Does having a filter which is not maximal implies the negation of Łoś theorem?

Question

If we have a family $(\mathfrak{M}_i)_{i\in I}$ of $L$-structures, and a filter $\mathcal{F}$ over $I$, we can define the reduced product $\prod_{i\in I}\mathfrak{M }_i/\mathcal{F}$. If $\mathcal{F}$ is an ultrafilter, the following property called Łoś's theorem is verified for all formula $F[v_1,...,v_n]$ and all elements $(a_1^i)\dots(a_n^i)$ in $\prod_{i\in I}|\mathfrak{M}_i|$: $$\prod_{i\in I}\mathfrak{M }_i/\mathcal{F}\models F[\widetilde{(a_1^i)},\dots,\widetilde{(a_n^i)}]\Leftrightarrow\{i\in I|\mathfrak{M}_i\models F[a_1^i,\dots,a_n^i]\}\in\mathcal{F}$$

I was wondering if we could find a counter-examples if $\mathcal{F}$ is not an ultrafilter. I can find a language and a structure in which this property is false for a given $\mathcal{F}$. For example take the language $L_0$ with just two 1-ary relation $R$ and $S$, the $L_0$-structure $\mathfrak{M}_0$ with base set $\{0,1\}$, $\overline{R}^{\mathfrak{M}_0}=\{0\}$ and $\overline{S}^{\mathfrak{M}_0}=\{1\}$. Take the formula $F=\forall x,Rx\vee Sx$. Then $\mathfrak{M}\models F$ but $\mathfrak{M}^I/\mathcal{F}\not\models F$ (if $G\in \mathcal{P}(I)$ such that $G\not\in\mathcal{F}$ and $^cG\not\in\mathcal{F}$ take the element $(x^i)_{i\in I}$ which is equal to $1$ on $G$ and $0$ on $^cG$).

Now, given a filter $\mathcal{F}$ which is not an ultrafilter, a language $L$ and structures $\mathfrak{M}_i$, is there always a formula (a sentence ?) which does not verify Łoś's theorem ? If it is false, then, given a filter $\mathcal{F}$ which is not an ultrafilter and a language $L$, can we find structures $\mathfrak{M}_i$ (I would rather have $i\rightarrow\mathfrak{M}_i$ constant) and a formula (a sentence ?) F, which do not verify the theorem ?

Answer 1

The answer is yes on both accounts, at least assuming the initial structures are nontrivial (i.e. have more than $1$ element), or at least that it is not true that $\mathcal F$-almost all are trivial.

Consider the formula $\neg (x=y)$, a set $A\notin \mathcal F$ with $A^c\notin\mathcal F$, and let $x_i,y_i$ be two sequences such that $x_i=y_i$ if and only if $i\in A$. Then $(x_i)/\mathcal F\neq (y_i)/\mathcal F$ even though this is not witnessed by a large set of $i$.

☆ ☆ ☆ ☆ ☆

# Work to complete:
Reproduce the thread on Łoś's theorem starting at "Now, given a" and ending at "all are trivial.", swapping "ultrafilter" for "maximal filter" throughout. The rows that come next have nothing to do with this.

# Information shown:

☆ ☆ ☆ ☆ ☆

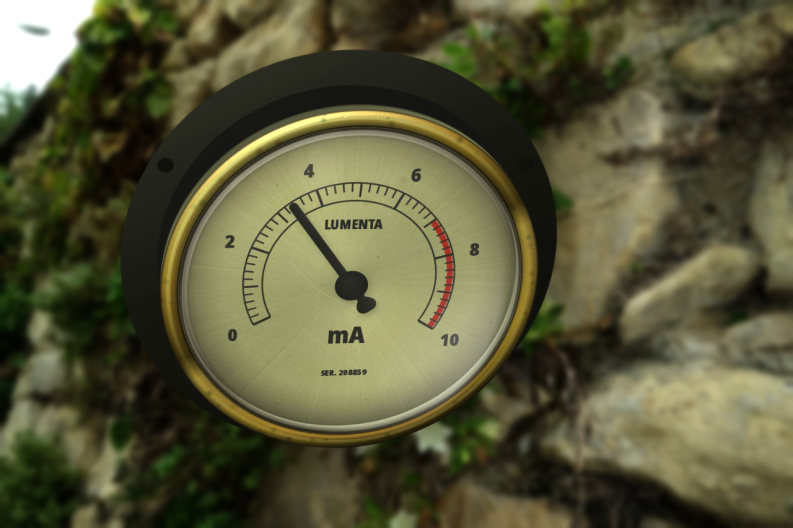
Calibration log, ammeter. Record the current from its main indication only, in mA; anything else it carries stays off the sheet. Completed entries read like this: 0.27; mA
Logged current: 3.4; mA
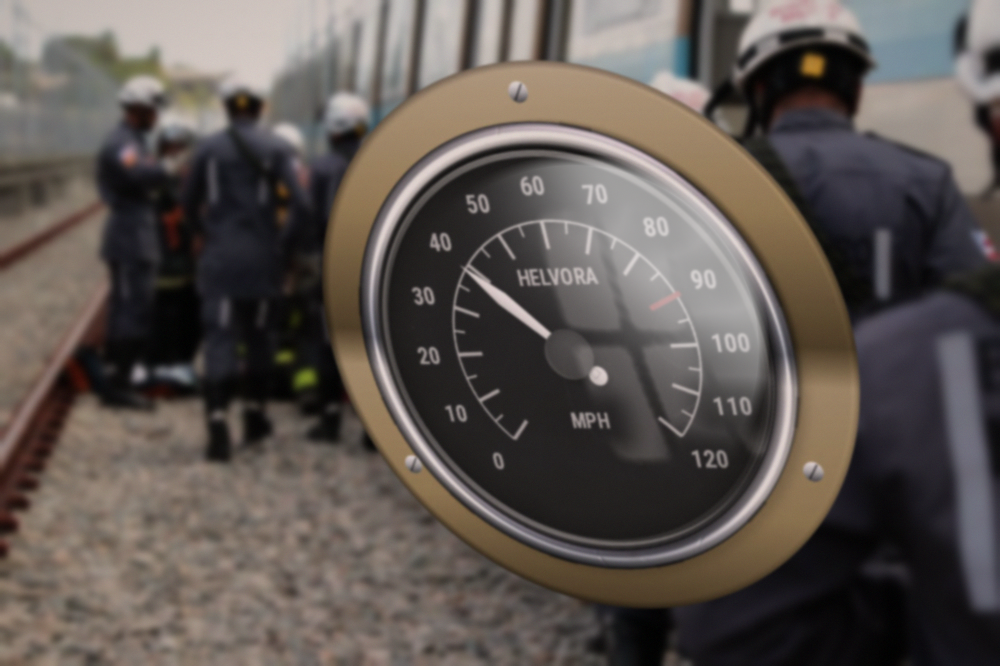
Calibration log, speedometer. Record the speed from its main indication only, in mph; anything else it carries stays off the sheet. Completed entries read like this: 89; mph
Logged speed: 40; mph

☆ ☆ ☆ ☆ ☆

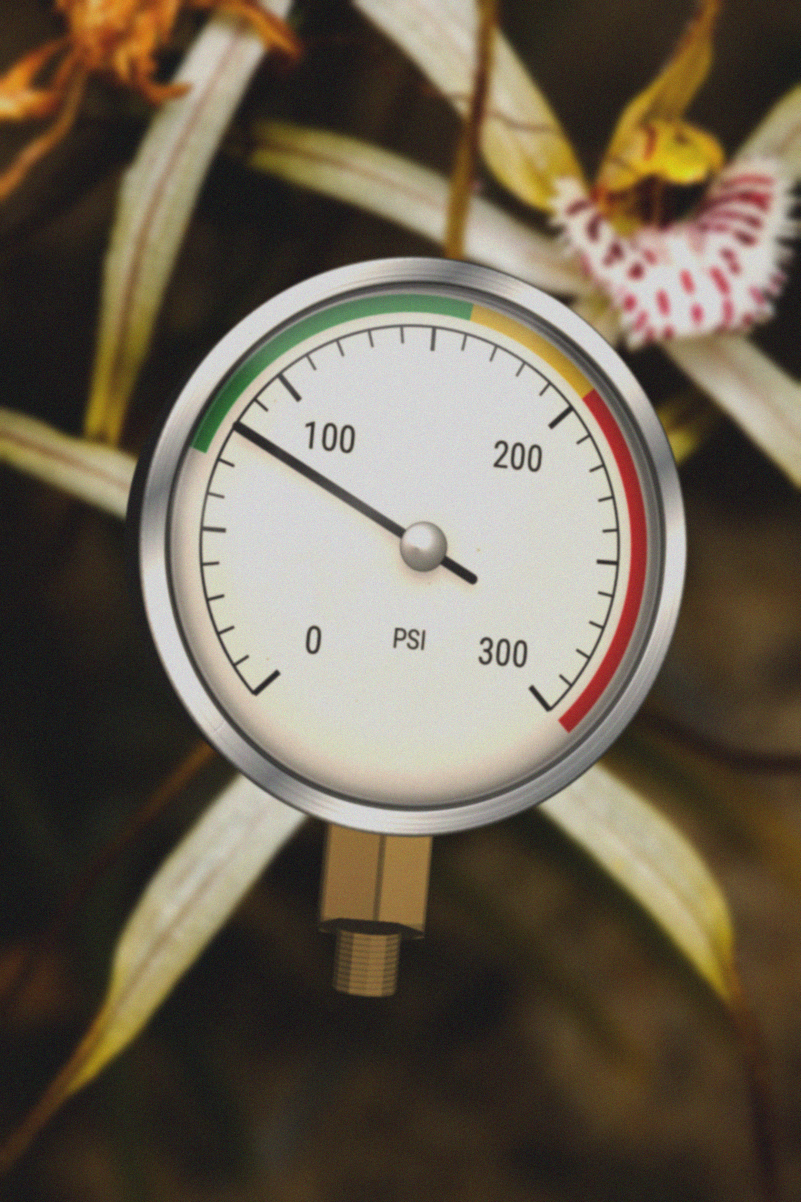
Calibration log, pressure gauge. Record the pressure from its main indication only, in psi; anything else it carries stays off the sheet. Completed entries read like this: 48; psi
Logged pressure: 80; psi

☆ ☆ ☆ ☆ ☆

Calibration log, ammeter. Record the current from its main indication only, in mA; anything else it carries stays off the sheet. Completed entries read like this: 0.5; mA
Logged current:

☆ ☆ ☆ ☆ ☆

# Exercise solution:
Now, given a filter $\mathcal{F}$ which is not an maximal filter, a language $L$ and structures $\mathfrak{M}_i$, is there always a formula (a sentence ?) which does not verify Łoś's theorem ? If it is false, then, given a filter $\mathcal{F}$ which is not an maximal filter and a language $L$, can we find structures $\mathfrak{M}_i$ (I would rather have $i\rightarrow\mathfrak{M}_i$ constant) and a formula (a sentence ?) F, which do not verify the theorem ?

Answer 1

The answer is yes on both accounts, at least assuming the initial structures are nontrivial (i.e. have more than $1$ element), or at least that it is not true that $\mathcal F$-almost all are trivial.